Each fragrance underwent six months of infusion alongside Australian sandalwood chips, developing patina, depth and texture. Alcohol for dilution matured in handcrafted French oak barrels, creating complexity and gravitas. “Imperfection doesn’t diminish creation. It announces the humanity within it,” Salmon explains.
He speaks with warmth, curiosity and poetry: “I want to keep dreaming big, pushing craft, and inspiring curiosity.” Every choice - from bottle design to photography - is guided by texture and cohesion. “I like my fragrances to have texture and patina. It’s about feelings, not just listing ingredients. The world is moving towards predictability and over-polished perfection. I look for the imperfections that draw you in and tell you: I’m human.”
Creating a perfume at this level is a feat of endurance as much as imagination. Each composition is built through countless trials - minute adjustments, repeated evaluations, months of smelling, revisiting, and recalibrating. The nose becomes saturated; perception blurs. What once felt electric can flatten under repetition, while a subtle imbalance can suddenly dominate. Salmon describes it as a process of accumulation and erosion happening simultaneously. “At some point,” he says, “you realise the next iteration isn’t better than the previous one. That’s when you know. You have to trust your gut.”

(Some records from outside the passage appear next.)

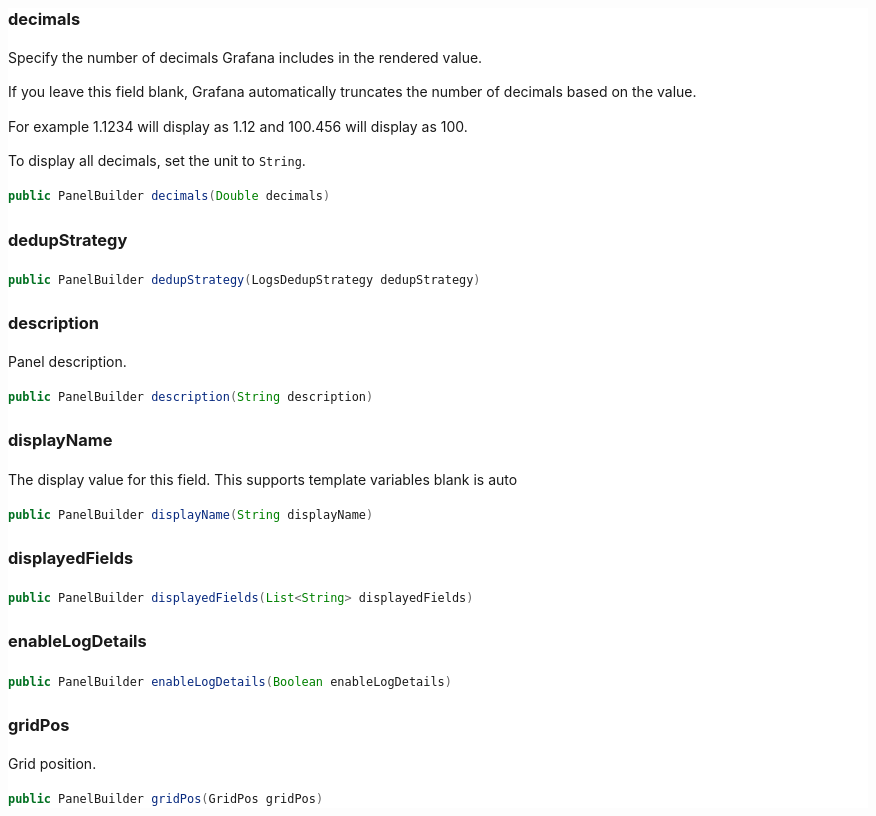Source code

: ### <span class="badge object-method"></span> decimals

Specify the number of decimals Grafana includes in the rendered value.

If you leave this field blank, Grafana automatically truncates the number of decimals based on the value.

For example 1.1234 will display as 1.12 and 100.456 will display as 100.

To display all decimals, set the unit to `String`.

```java
public PanelBuilder decimals(Double decimals)
```

### <span class="badge object-method"></span> dedupStrategy

```java
public PanelBuilder dedupStrategy(LogsDedupStrategy dedupStrategy)
```

### <span class="badge object-method"></span> description

Panel description.

```java
public PanelBuilder description(String description)
```

### <span class="badge object-method"></span> displayName

The display value for this field.  This supports template variables blank is auto

```java
public PanelBuilder displayName(String displayName)
```

### <span class="badge object-method"></span> displayedFields

```java
public PanelBuilder displayedFields(List<String> displayedFields)
```

### <span class="badge object-method"></span> enableLogDetails

```java
public PanelBuilder enableLogDetails(Boolean enableLogDetails)
```

### <span class="badge object-method"></span> gridPos

Grid position.

```java
public PanelBuilder gridPos(GridPos gridPos)
```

Salmon also reflects on the tension between attachment and release: “Once the product is out, it’s not yours anymore. If it moves people, it means they care. That’s the point.”
What emerges is not perfection, but intention - scent as something lived with, argued over, remembered. Care, in this context, is not gentleness. It is the willingness to stand behind an idea without smoothing its edges, to let it provoke, and live on.
“If it moves people strongly - even negatively - it means they care.”